Training-Free RL via Token Priors (paper): Reinforcement learning usually means updating model weights - but Cai et al. show you can get policy improvements without any finetune. Their “Training-Free Group RPO” method treats the base LLM as fixed and instead adjusts the output token distribution on the fly using experience. During deployment, the agent generates multiple rollouts; within each group of rollouts, the method computes a “group relative semantic advantage” for tokens (think: which tokens led to better outcomes) and distills this into a token-level prior to bias the model’s next decisions. By iterating this process over a few epochs (with only a handful of ground-truth examples as reference), the LLM acquires “experiential knowledge” that steers its outputs, all without gradient updates. In tasks like math reasoning and web search, adding this lightweight loop to a state-of-the-art agent (DeepSeek) significantly improved out-of-domain performance. In fact, with only a few dozen examples, the training-free approach outperformed fully finetuned smaller LLMs - at a fraction of the cost and time, since it avoids any traditional RL training phase.
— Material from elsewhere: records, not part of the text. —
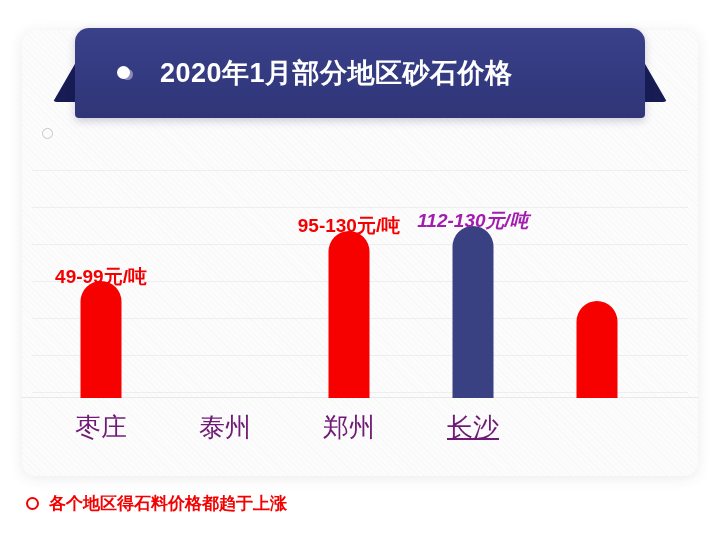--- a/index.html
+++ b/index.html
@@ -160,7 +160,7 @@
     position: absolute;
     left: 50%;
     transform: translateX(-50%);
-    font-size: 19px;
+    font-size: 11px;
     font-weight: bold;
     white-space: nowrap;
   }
Tensor Logic: Unifying Neural and Symbolic AI
Pedro Domingos proposes Tensor Logic (paper), an ambitious new programming language designed as the “language of AI” that natively fuses neural and symbolic approaches. The motivation is that current tools are lacking: frameworks like PyTorch/TF give us auto-differentiation on GPUs but bolt onto Python (which has no built-in support for logical reasoning or knowledge), while classic AI languages (Prolog, Lisp) handle symbols and logic but can’t scale or learn from data. Tensor Logic addresses this by making the tensor equation the one core construct, since Domingos observes that logical inference rules are mathematically like tensor index summation (Einstein summation). Everything else in AI can be reduced to that form. The paper demonstrates how key paradigms - from transformers and neural nets to formal logic proofs, kernel methods, and graphical models - can all be implemented elegantly in Tensor Logic’s unified framework. Crucially, this opens up new possibilities like “sound reasoning in embedding space” - combining neural scalability/learnability with the rigor of symbolic reasoning. Tensor Logic thus aims to be a foundation for AI going forward, offering the transparency of symbols with the power of tensors, potentially spurring broader adoption of AI by bridging the long-standing neuro-symbolic divide.